Guam war reparations stripped from proposed defense budget
CAMP FOSTER, Okinawa — A bill proposing the U.S. pay Guam residents for their suffering during World War II died in Congress this week, the latest defeat in the islanders’ nearly three-decade quest for war reparations.
The reparations were part of next year’s proposed defense budget but were stripped out at the last minute by fiscally conservative Senate Republicans, who have opposed compensating the territory.
Many Guamanians feel the United States still owes them because it abandoned the island at the outbreak of the war and left the population to endure forced labor, public executions and internment during a brutal Japanese occupation that ended in 1944. The sentiment remains strong on the tiny territory of 170,000 residents, but Guam representatives have failed to persuade the U.S. government to compensate them despite 27 years of filing reparations proposals in Congress.

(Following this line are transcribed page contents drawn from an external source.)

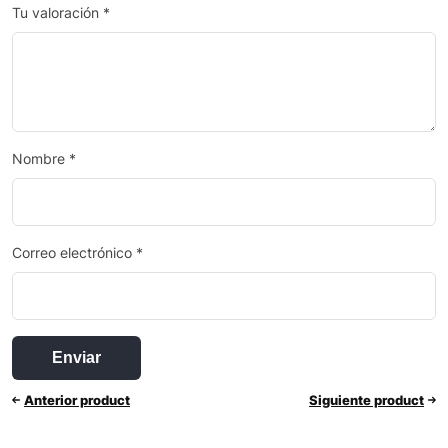
Tu valoración
*
Nombre
*
Correo electrónico
*
Anterior product
Siguiente product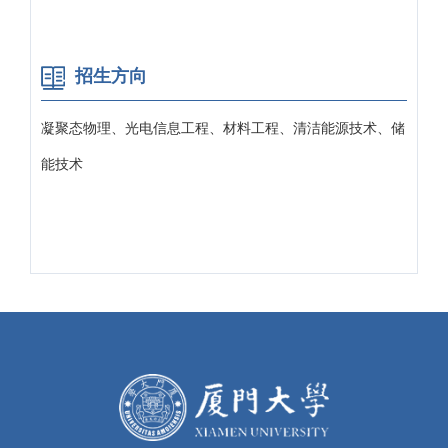
招生方向
凝聚态物理、光电信息工程、材料工程、清洁能源技术、储
能技术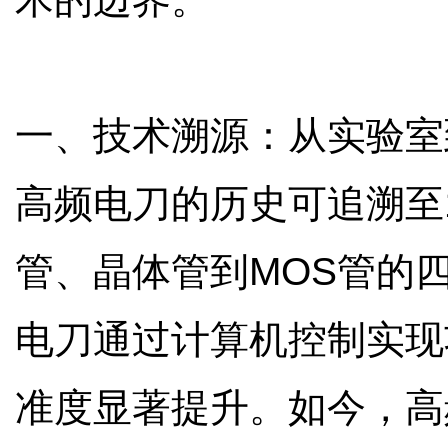
一、技术溯源：从实验室
高频电刀的历史可追溯至
管、晶体管到MOS管的
电刀通过计算机控制实现
准度显著提升。如今，高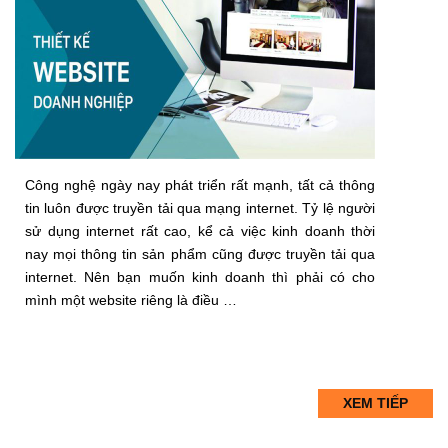
Công nghệ ngày nay phát triển rất mạnh, tất cả thông
tin luôn được truyền tải qua mạng internet. Tỷ lệ người
sử dụng internet rất cao, kể cả việc kinh doanh thời
nay mọi thông tin sản phẩm cũng được truyền tải qua
internet. Nên bạn muốn kinh doanh thì phải có cho
mình một website riêng là điều …
XEM TIẾP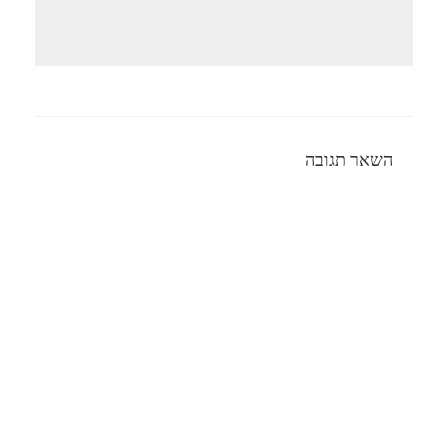
השאר תגובה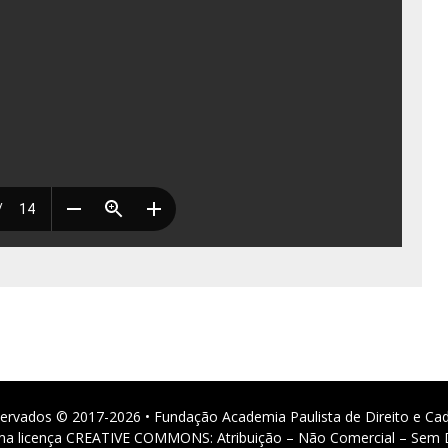
ervados © 2017-2026 • Fundação Academia Paulista de Direito e Ca
 uma licença CREATIVE COMMONS: Atribuição – Não Comercial – Sem D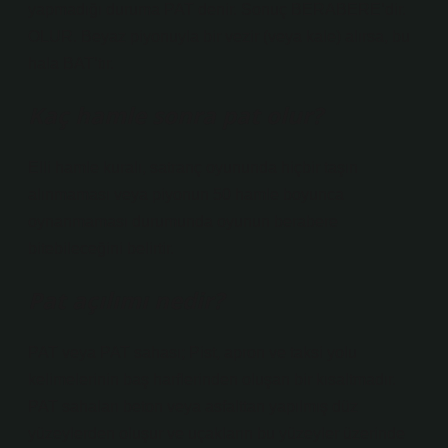
yapmadığı duruma PAT denir. Sonuç BERABERE’dir.
OLUR. Beyaz piyonuyla bir vezir (veya kale) alırsa, bu
hala BAT’tır.
Kaç hamle sonra pat olur?
Elli hamle kuralı, satranç oyununda hiçbir taşın
alınmaması veya piyonun 50 hamle boyunca
oynanmaması durumunda oyunun berabere
bitebileceğini belirtir.
Pat açılımı nedir?
PAT veya PAT sahası; Pist, apron ve taksi yolu
kelimelerinin baş harflerinden oluşan bir kısaltmadır.
PAT sahaları beton veya asfalttan yapılmış düz
yüzeylerden oluşur ve uçakların bu yüzeyler üzerinde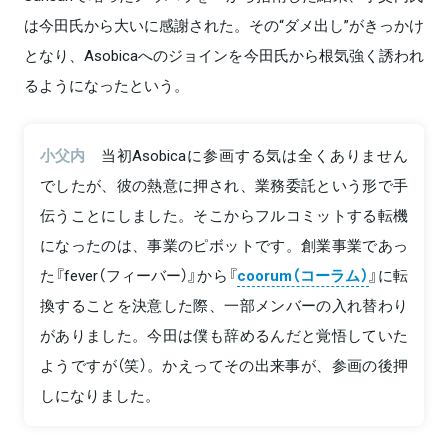
は今田氏から大いに感謝された。その“ダメ出し”がきっかけ
となり、Asobicaへのジョインを今田氏から根気強く誘われ
るようになったという。
小父内
当初Asobicaに参画する気は全くありません
でしたが、彼の熱意に押され、業務委託という形で手
伝うことにしました。そこからフルコミットする転機
になったのは、事業のピボットです。創業事業であっ
た『fever（フィーバー）』から『
coorum（コーラム）
』に転
換することを決意した際、一部メンバーの入れ替わり
がありました。今田は僕も辞めるんだと覚悟していた
ようですが（笑）。かえってその出来事が、参画の後押
しになりました。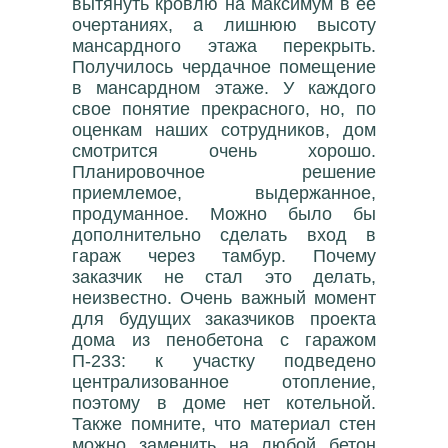
вытянуть кровлю на максимум в её
очертаниях, а лишнюю высоту
мансардного этажа перекрыть.
Получилось чердачное помещение
в мансардном этаже. У каждого
свое понятие прекрасного, но, по
оценкам наших сотрудников, дом
смотрится очень хорошо.
Планировочное решение
приемлемое, выдержанное,
продуманное. Можно было бы
дополнительно сделать вход в
гараж через тамбур. Почему
заказчик не стал это делать,
неизвестно. Очень важный момент
для будущих заказчиков проекта
дома из пенобетона с гаражом
П-233: к участку подведено
централизованное отопление,
поэтому в доме нет котельной.
Также помните, что материал стен
можно заменить на любой бетон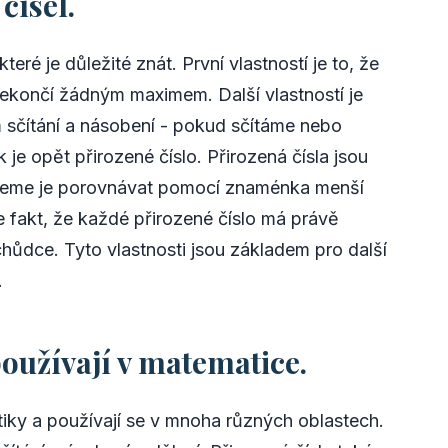
čísel.
které je důležité znát. První vlastností je to, že
 nekončí žádným maximem. Další vlastností je
 sčítání a násobení - pokud sčítáme nebo
je opět přirozené číslo. Přirozená čísla jsou
ůžeme je porovnávat pomocí znaménka menší
je fakt, že každé přirozené číslo má právě
ůdce. Tyto vlastnosti jsou základem pro další
.
používají v matematice.
iky a používají se v mnoha různých oblastech.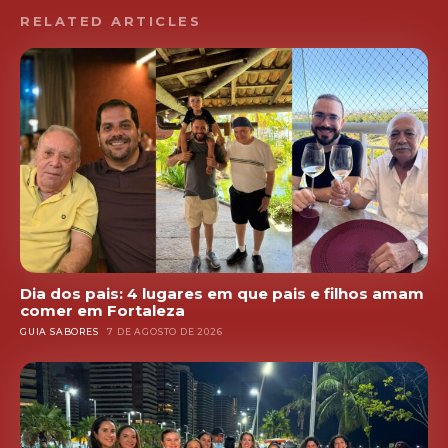
RELATED ARTICLES
Dia dos pais: 4 lugares em que pais e filhos amam
comer em Fortaleza
GUIA SABORES
7 DE AGOSTO DE 2026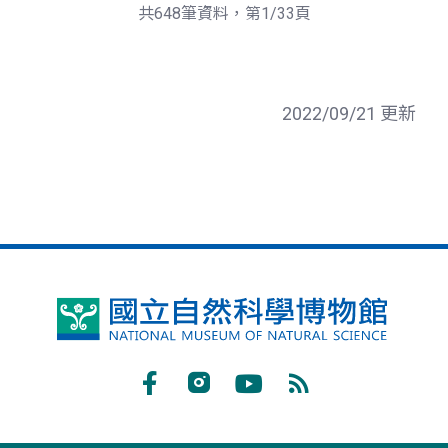
頁
一
共648筆資料，第1/33頁
頁
2022/09/21 更新
國
立
自
Facebook
Instagram
Youtube
RSS
然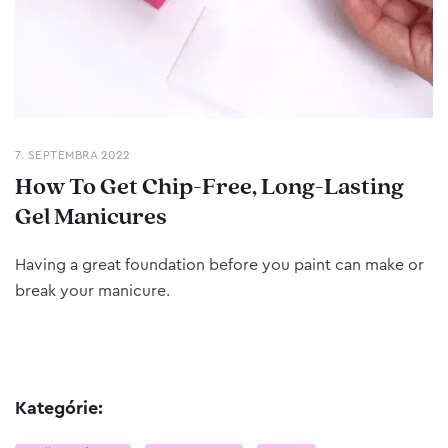
7. SEPTEMBRA 2022
How To Get Chip-Free, Long-Lasting
Gel Manicures
Having a great foundation before you paint can make or
break your manicure.
Kategórie: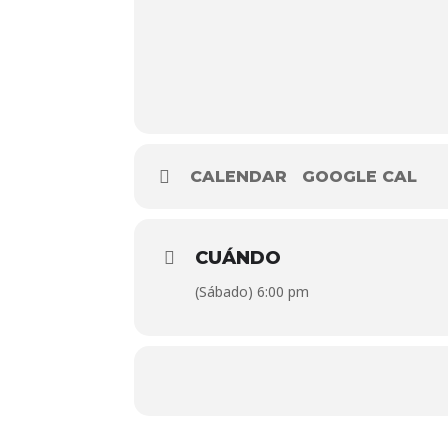
CALENDAR
GOOGLE CAL
CUÁNDO
(Sábado) 6:00 pm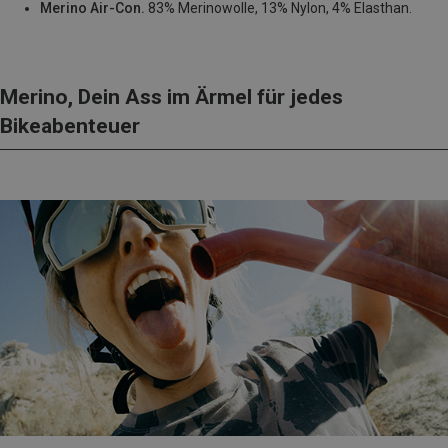
Merino Air-Con.
83% Merinowolle, 13% Nylon, 4% Elasthan.
Merino, Dein Ass im Ärmel für jedes
Bikeabenteuer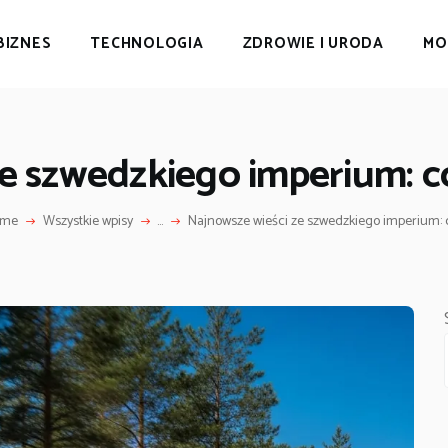
BIZNES
TECHNOLOGIA
ZDROWIE I URODA
MO
ze szwedzkiego imperium: 
ome
Wszystkie wpisy
...
Najnowsze wieści ze szwedzkiego imperium: co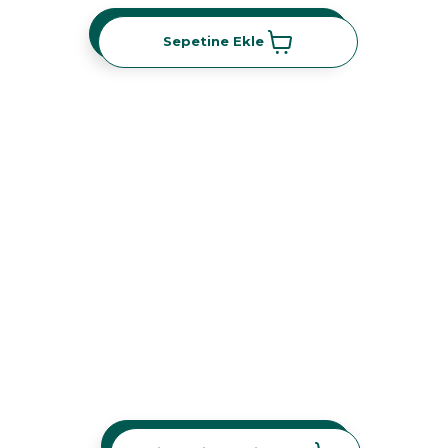
Sepetine Ekle
Sepetine Ekle
Seçilenleri Sepetine Ekle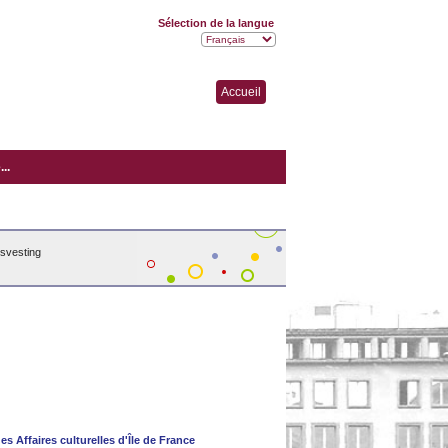
Sélection de la langue
Accueil
..
isvesting
es Affaires culturelles d'Île de France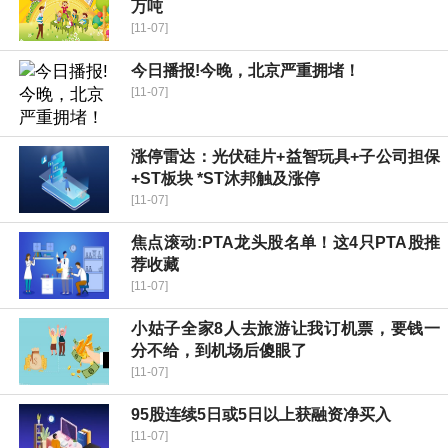
万吨
[11-07]
今日播报!今晚，北京严重拥堵！
[11-07]
涨停雷达：光伏硅片+益智玩具+子公司担保
+ST板块 *ST沐邦触及涨停
[11-07]
焦点滚动:PTA龙头股名单！这4只PTA股推
荐收藏
[11-07]
小姑子全家8人去旅游让我订机票，要钱一
分不给，到机场后傻眼了
[11-07]
95股连续5日或5日以上获融资净买入
[11-07]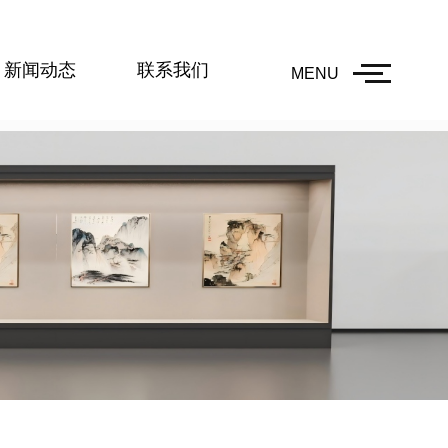
新闻动态
联系我们
MENU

After the latest rejection, Congresswoman Madeleine Bordallo, D-Guam, who sponsored the bill and has called war reparations her top concern, issued a statement saying she was “deeply disappointed” that the compensation was removed from the defense budget by Sen. John McCain, R.-Ariz., and other Republicans.
The bill would have authorized $100 million for payments to Guamanians who were alive and suffered during the Japanese occupation of the island. That proposal was a scaled-back compromise of an earlier version of the bill, which would have also paid heirs of war survivors.
Frank Blas Jr., a member of the Guam legislature who founded a website and a traveling exhibition on Guam war survivors, said the rejection of the bill was a sign the U.S. government is ignoring the territory.
“A lot of people here are disappointed, frustrated, upset,” Blas said Thursday. “The Senate probably doesn’t understand. Here is an island thousands of miles away, out of sight out of mind.”
There are estimated to be fewer than 1,000 aging war survivors still alive today who are asking to be compensated for slave labor, internment and forced marches. The island’s feelings about war reparations have been stoked in recent months by a planned U.S. military buildup that will move 8,600 Marines from Okinawa to Guam.
The Guam legislature issued a resolution in September saying the U.S. should make good on the compensation before going ahead with the buildup.
But the defeat in Congress this week throws any future reparations into doubt, though it is unlikely the territory will abandon the issue.
“We can’t give up hope on these things,” Blas said.